:: Brano da leggere ::

((

In 500 a piedi da Cima Sappada fino alla basilica di Maria Luggau

È partita alle 3 di stanotte l’edizione 213 del faticoso pellegrinaggio insieme ai fedeli del Friuli Don Molaro: «Pregheremo il Signore anche perchè rigeneri le risorse naturale, l’acqua in primis»
SAPPADA. A piedi da Cima Sappada fino a Maria Luggau. In 500 sono partiti alle 3 di stamani, saliranno gli ultimi tornanti della Val Sesis e raggiungeranno le sorgenti del Piave, ai piedi del Peralba. E da lì si inerpicheranno verso il rifugio Calvi, il passo, e poi giù, lungo la valle che porta a Luggau. Arriveranno oggi alle 14.

))

:: Usando le informazioni ::
- A) Trascrivi parola per parola il brano sul pellegrinaggio a Maria Luggau, tutto ciò che va da "SAPPADA. A piedi" giù fino a "oggi alle 14.".
- B) Prosegui l'articolo sul pellegrinaggio da Cima Sappada a Maria Luggau, riprendendo subito dopo l'ultima frase riportata.

:: Dati di partenza ::

((

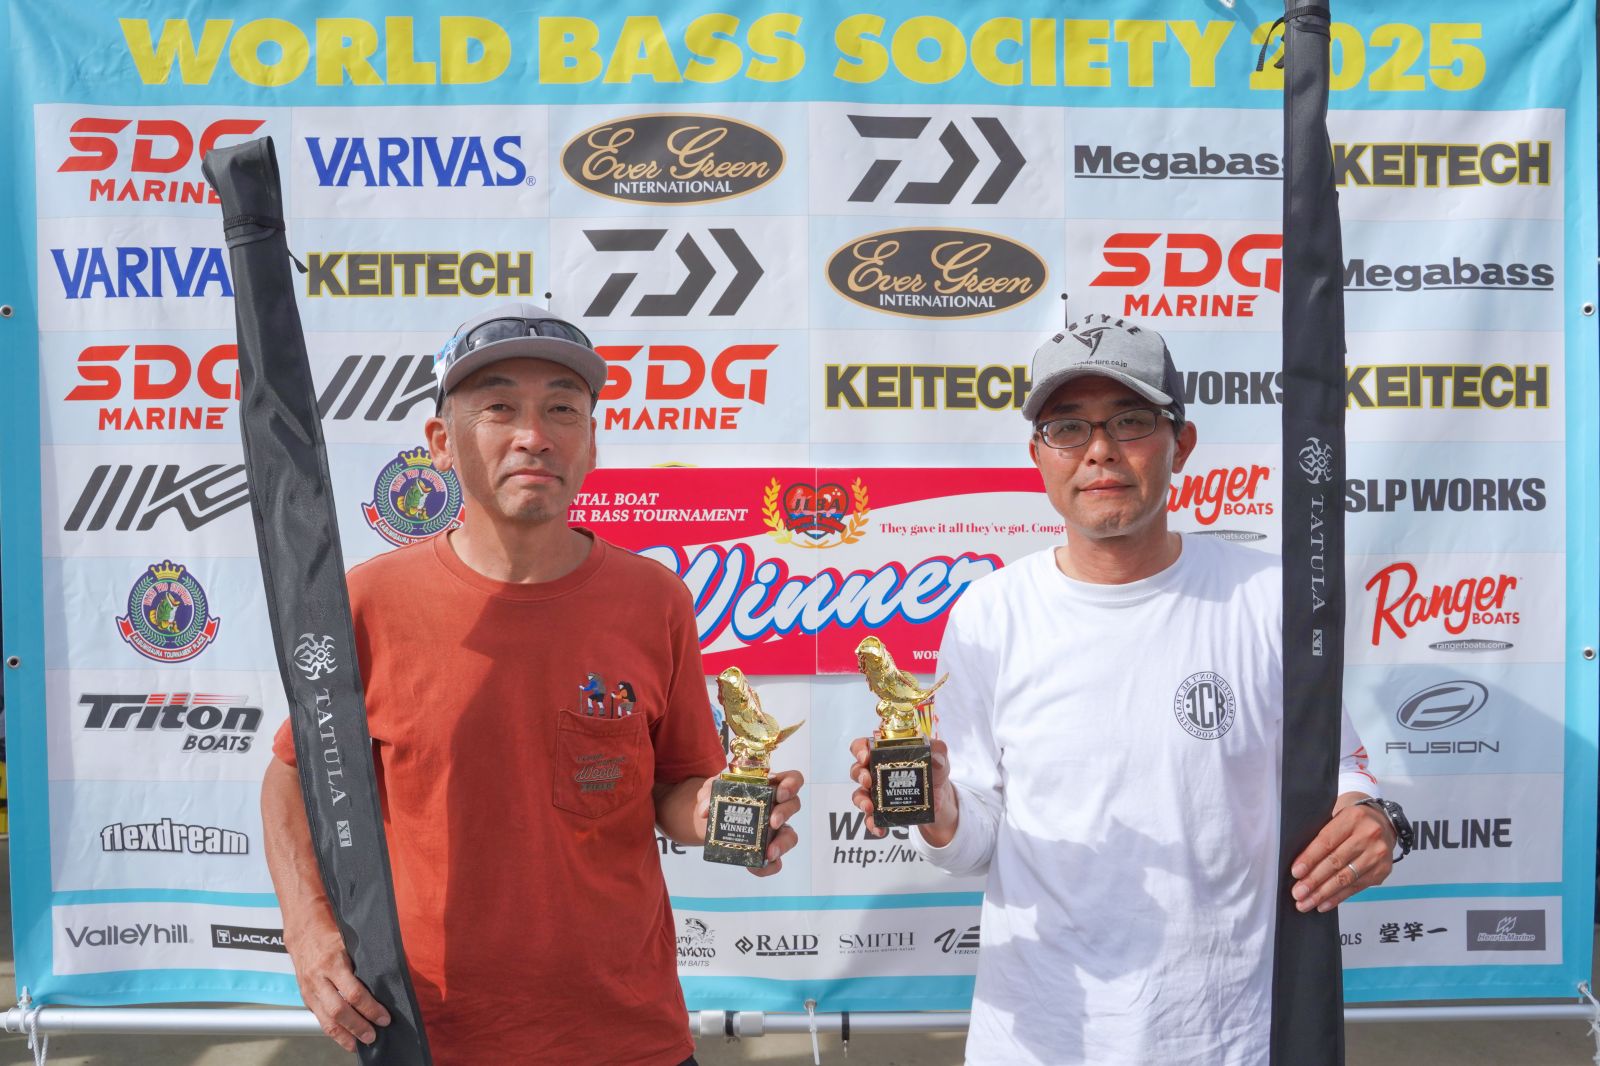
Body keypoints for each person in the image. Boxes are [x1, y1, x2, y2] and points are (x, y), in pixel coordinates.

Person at [848, 313, 1411, 1066]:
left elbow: (1339, 771)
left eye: (1130, 421)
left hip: (1228, 1038)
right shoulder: (990, 613)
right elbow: (973, 839)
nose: (1100, 451)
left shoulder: (1269, 599)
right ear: (1038, 456)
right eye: (1067, 428)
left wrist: (1372, 818)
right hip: (1041, 1043)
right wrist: (940, 808)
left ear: (1182, 443)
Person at [262, 302, 805, 1065]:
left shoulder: (653, 600)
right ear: (441, 444)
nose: (534, 435)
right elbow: (292, 777)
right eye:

))

:: Soluzioni ::
- A)
SAPPADA. A piedi da Cima Sappada fino a Maria Luggau. In 500 sono partiti alle 3 di stamani, saliranno gli ultimi tornanti della Val Sesis e raggiungeranno le sorgenti del Piave, ai piedi del Peralba. E da lì si inerpicheranno verso il rifugio Calvi, il passo, e poi giù, lungo la valle che porta a Luggau. Arriveranno oggi alle 14.

- B)
“Padre nostro… dacci oggi la nostra acqua quotidiana", pregheranno alle sorgenti del fiume sacro. «In effetti le sorgenti si stanno inaridendo e la siccità, sulle terre alte, come in pianura, si fa sentire pesantemente», ammette don Michele Molaro, parroco di Sappada, «durante il pellegrinaggio pregheremo anche perché il Signore, per intercessione della nostra, cara protettrice di Luggau, non ci faccia mancare le indispensabili risorse naturali. Anzi, perché provveda alla loro rigenerazione, se mancano queste risorse di vita».


Stiamo parlando, infatti, del tradizionale itinerario mariano che si tiene ogni anno, il terzo fine settimana di settembre. Ieri sera sono arrivati i pellegrini della Val Tagliamento, in Friuli. Siamo all’edizione 213 di questo annuale saliscendi di 1400 metri di dislivello.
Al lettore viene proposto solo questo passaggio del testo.